Est-ce que ça va marcher ?

On pense que ça va marcher puisque tout de suite le président mexicain a réagi en appelant au calme et en tendant la main, en expliquant qu'il fallait se mettre autour d'une table et trouver des solutions ensemble. L'enjeu pour Donald Trump c'est que ce soit les autorités mexicaines qui agissent et non plus les autorités américaines, qu'elles agissent sous la pression si possible, c'est-à-dire dans le sens de ce que voudront les Américains, et il y a fort à parier vu les intérêts des uns et des autres, qu'il y a des chances de réussir de ce côté-là. Alors [Andres Manuel] Lopez Obrador va avoir un petit peu les mêmes problèmes que [Enrique] Pena Nieto [son prédécesseur]. En ayant l'impression de céder à Donald Trump, ça pourrait à son tour lui coûter son poste comme ça l'a coûté à Pena Nieto quand il avait laissé venir Donald Trump pendant la campagne et lui avait donné un véritable statut d'homme présidentiable.

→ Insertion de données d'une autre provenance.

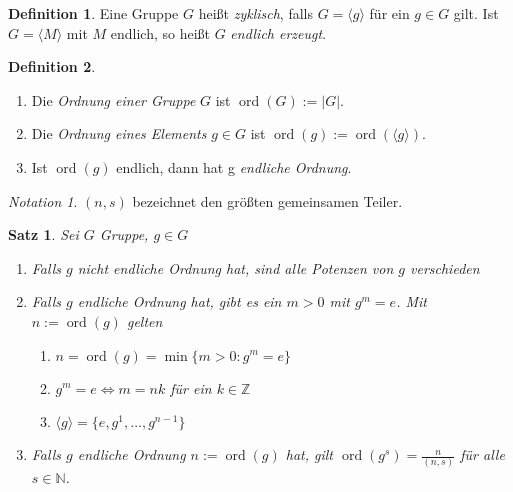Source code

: \documentclass[12pt]{scrartcl} %
\DeclareMathOperator{\ord}{ord}
\newtheorem{thm}{Satz}
\theoremstyle{definition}
\newtheorem*{defn}{Definition}
\theoremstyle{remark}
\newtheorem*{notation}{Notation}
\begin{document}
\begin{defn}
	Eine Gruppe $G$ heißt \emph{zyklisch}, falls $G = \langle g \rangle$ für ein $g \in G$ gilt. \newline
	Ist $G = \langle M \rangle$ mit $M$ endlich, so heißt $G$ \emph{endlich erzeugt}.
\end{defn}

\begin{defn}
	\begin{enumerate}[label=(\roman*)]
	\item Die \emph{Ordnung einer Gruppe} $G$ ist $\ord(G):=\vert G \vert$.
	\item Die \emph{Ordnung eines Elements} $g \in G$ ist $\ord(g):=\ord(\langle g \rangle)$.
	\item Ist $\ord(g)$ endlich, dann hat g \emph{endliche Ordnung}.
	\end{enumerate}
\end{defn}

\begin{notation}
	$(n,s)$ bezeichnet den größten gemeinsamen Teiler.
\end{notation}

\begin{thm}
	Sei $G$ Gruppe, $g \in G$
	\begin{enumerate}
	\item Falls \(g\) nicht endliche Ordnung hat, sind alle Potenzen von \(g\) verschieden
	\item Falls \(g\) endliche Ordnung hat, gibt es ein \(m > 0\) mit \(g^m = e\).
		Mit \(n := \ord(g)\) gelten
		\begin{enumerate}[label=(\alph*)]
		\item $n = \ord(g) = \min \lbrace m>0 : g^{m}=e \rbrace$
		\item $g^{m}=e \Longleftrightarrow m=nk$ für ein $k \in \mathbb{Z}$
		\item $\langle g \rangle = \lbrace e, g^{1},\dots,g^{n-1}\rbrace$
		\end{enumerate}
	\item Falls \(g\) endliche Ordnung $n := \ord(g)$ hat, gilt $\ord(g^{s}) = \frac{n}{(n,s)}$ für alle \(s \in \mathbb N\).
	\end{enumerate}
\end{thm}
\end{document}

Donc effectivement, ils sont dans un piège et ils ont beaucoup de mal à en sortir parce que les secteurs qui sont touchés sont forts nombreux, les autos, les machines-outils, le matériel médical mais aussi les légumes, les tomates, les avocats… Enfin les choses qu'on achète tous les jours et qui vont coûter fort cher désormais aux États-Unis. Et même si les Américains payent plus cher, il ne faut pas oublier que ceux qui paieront le plus cher sont quand même les Mexicains parce que s'ils ne peuvent pas écouler leurs produits et qu'ils sont en concurrence avec d'autres marchés, il va y avoir du chômage qui sera en augmentation chez eux.

Sur le plan diplomatique, c'est une arme massive, une méthode quand même contestable ?

C'est totalement contestable. Mais la diplomatie n'est pas l'affaire de Donald Trump. Il joue sans les règles établies, il a affolé les marchés diplomatiques dès qu'il est arrivé. C'est à chaque fois la panique parce que quand on dit qu'il se rend incompréhensible, c'est surtout qu'il est très brutal et qu'il ne s'encombre pas des règles du jeu. Il joue à sa façon en pensant que dans le cadre d'une négociation, tout est autorisé, un petit peu comme il le faisait dans le cadre des marchés qu'il avait à établir auparavant à New York dans l'immobilier. Maintenant c'est un peu plus compliqué parce qu'effectivement on ne s'embarrasse pas des humains qu'il y a de l'autre coté, des droits humains et des dégâts qu'on peut faire de part et d'autre. En même temps, il ne faut pas oublier que ses électeurs apprécient en se disant que la puissance américaine est devenue une surpuissance américaine, en ne rendant pas compte qu'ils sont en train de s'aliéner la plupart des pays du monde.